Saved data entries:
++++++++++

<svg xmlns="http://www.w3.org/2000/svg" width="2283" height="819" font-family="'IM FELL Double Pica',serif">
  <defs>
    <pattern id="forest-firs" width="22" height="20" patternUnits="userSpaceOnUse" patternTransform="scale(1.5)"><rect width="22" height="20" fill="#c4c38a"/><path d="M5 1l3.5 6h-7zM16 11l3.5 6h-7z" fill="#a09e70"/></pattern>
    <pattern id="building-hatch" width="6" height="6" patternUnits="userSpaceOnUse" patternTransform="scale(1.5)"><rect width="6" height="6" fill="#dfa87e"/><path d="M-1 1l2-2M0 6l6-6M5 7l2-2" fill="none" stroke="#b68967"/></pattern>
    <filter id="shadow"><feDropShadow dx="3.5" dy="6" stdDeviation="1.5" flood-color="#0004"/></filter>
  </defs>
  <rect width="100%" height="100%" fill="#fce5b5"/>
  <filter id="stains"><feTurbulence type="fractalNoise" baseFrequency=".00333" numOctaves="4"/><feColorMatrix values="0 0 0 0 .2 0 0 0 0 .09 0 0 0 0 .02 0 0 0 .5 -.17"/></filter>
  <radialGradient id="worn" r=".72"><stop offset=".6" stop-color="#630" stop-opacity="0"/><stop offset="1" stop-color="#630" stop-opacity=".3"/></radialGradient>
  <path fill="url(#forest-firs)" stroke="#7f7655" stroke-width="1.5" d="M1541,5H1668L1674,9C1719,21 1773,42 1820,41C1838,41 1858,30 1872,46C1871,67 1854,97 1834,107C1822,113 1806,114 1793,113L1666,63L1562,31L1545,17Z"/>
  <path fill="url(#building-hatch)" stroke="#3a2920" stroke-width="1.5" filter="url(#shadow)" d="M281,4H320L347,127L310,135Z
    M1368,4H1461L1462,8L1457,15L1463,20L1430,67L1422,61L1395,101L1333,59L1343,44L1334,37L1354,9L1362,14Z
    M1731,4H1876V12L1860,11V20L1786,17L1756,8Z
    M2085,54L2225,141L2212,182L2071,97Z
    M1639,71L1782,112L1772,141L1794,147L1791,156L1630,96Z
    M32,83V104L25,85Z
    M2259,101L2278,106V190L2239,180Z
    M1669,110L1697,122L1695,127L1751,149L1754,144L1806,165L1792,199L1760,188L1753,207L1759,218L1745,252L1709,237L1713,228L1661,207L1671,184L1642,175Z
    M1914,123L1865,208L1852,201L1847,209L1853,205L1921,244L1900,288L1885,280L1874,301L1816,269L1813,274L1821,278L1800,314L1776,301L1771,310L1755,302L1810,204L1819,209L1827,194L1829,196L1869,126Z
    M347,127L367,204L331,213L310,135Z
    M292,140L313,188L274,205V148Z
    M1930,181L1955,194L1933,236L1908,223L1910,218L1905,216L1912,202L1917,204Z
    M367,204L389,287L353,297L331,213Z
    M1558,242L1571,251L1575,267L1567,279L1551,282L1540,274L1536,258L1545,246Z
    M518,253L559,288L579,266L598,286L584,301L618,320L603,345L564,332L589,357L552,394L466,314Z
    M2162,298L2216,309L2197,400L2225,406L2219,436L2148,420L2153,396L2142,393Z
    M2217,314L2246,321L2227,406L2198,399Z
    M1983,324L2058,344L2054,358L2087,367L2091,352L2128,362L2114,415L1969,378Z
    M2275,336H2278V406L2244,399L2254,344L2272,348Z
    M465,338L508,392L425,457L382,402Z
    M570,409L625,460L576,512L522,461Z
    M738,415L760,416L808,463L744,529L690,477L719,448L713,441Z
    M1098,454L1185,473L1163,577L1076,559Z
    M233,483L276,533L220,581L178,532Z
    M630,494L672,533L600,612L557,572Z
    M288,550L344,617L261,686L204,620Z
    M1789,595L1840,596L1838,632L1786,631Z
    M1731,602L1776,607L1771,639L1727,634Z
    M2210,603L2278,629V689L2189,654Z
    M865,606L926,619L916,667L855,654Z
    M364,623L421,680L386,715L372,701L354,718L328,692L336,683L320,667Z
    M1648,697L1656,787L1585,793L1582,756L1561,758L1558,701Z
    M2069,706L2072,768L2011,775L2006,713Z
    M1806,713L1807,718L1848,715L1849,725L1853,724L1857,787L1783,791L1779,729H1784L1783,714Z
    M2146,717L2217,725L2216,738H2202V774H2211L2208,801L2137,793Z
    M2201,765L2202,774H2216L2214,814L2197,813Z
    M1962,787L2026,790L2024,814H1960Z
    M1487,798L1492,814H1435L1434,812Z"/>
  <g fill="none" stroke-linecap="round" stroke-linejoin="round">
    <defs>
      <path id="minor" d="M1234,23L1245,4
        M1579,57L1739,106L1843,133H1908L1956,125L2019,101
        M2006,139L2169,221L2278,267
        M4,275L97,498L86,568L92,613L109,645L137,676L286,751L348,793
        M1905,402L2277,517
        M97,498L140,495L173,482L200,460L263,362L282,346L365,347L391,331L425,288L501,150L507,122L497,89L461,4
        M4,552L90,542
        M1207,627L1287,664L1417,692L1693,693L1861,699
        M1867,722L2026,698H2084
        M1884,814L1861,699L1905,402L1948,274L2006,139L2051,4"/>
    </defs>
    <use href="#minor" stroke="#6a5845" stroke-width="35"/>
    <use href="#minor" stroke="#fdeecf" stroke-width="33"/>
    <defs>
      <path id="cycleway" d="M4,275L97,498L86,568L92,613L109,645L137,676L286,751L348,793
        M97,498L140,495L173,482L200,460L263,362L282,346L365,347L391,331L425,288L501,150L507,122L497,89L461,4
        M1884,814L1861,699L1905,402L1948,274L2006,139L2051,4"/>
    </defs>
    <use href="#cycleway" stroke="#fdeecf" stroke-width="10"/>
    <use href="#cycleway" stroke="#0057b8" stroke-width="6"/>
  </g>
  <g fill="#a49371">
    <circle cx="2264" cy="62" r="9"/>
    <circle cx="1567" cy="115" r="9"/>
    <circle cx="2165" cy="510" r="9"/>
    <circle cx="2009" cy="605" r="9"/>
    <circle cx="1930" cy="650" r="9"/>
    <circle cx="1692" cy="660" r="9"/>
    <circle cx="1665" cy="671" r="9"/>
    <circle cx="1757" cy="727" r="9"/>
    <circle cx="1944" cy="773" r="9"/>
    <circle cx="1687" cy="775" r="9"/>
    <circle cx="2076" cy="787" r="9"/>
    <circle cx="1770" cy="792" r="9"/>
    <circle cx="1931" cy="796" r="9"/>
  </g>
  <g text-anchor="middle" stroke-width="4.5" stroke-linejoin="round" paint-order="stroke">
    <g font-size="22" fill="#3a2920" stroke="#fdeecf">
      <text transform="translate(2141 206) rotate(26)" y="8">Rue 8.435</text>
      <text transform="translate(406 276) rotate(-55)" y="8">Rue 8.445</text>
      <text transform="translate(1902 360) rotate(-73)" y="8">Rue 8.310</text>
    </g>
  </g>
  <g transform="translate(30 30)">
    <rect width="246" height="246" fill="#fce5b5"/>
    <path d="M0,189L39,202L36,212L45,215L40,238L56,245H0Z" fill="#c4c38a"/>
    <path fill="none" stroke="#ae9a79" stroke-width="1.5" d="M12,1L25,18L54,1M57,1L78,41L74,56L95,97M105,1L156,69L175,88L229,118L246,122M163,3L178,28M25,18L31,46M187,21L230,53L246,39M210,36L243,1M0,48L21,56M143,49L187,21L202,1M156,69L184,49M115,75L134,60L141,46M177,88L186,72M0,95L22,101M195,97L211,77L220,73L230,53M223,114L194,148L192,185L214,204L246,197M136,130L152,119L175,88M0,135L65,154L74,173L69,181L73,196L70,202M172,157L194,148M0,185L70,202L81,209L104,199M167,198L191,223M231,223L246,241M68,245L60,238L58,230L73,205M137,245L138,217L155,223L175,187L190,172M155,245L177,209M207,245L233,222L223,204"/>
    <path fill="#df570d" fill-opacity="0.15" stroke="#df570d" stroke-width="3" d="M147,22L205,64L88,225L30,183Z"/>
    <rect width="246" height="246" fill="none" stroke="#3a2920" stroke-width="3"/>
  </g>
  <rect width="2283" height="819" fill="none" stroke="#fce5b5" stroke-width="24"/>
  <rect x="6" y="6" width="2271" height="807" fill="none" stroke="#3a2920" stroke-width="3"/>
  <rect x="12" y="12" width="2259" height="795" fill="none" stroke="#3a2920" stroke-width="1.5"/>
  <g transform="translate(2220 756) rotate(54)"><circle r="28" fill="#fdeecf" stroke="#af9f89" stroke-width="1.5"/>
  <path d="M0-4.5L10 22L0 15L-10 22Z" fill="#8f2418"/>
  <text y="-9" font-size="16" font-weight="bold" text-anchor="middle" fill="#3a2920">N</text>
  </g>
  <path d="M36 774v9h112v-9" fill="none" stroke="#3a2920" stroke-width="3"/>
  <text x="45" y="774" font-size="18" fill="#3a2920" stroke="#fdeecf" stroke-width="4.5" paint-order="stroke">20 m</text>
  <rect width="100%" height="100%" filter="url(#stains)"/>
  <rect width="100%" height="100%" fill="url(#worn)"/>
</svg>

++++++++++

AIM OF THE EXERCISE:
Lines in the records above that carry the word "round" are to be located and copied.

SOLUTION:
  <g fill="none" stroke-linecap="round" stroke-linejoin="round">
  <g text-anchor="middle" stroke-width="4.5" stroke-linejoin="round" paint-order="stroke">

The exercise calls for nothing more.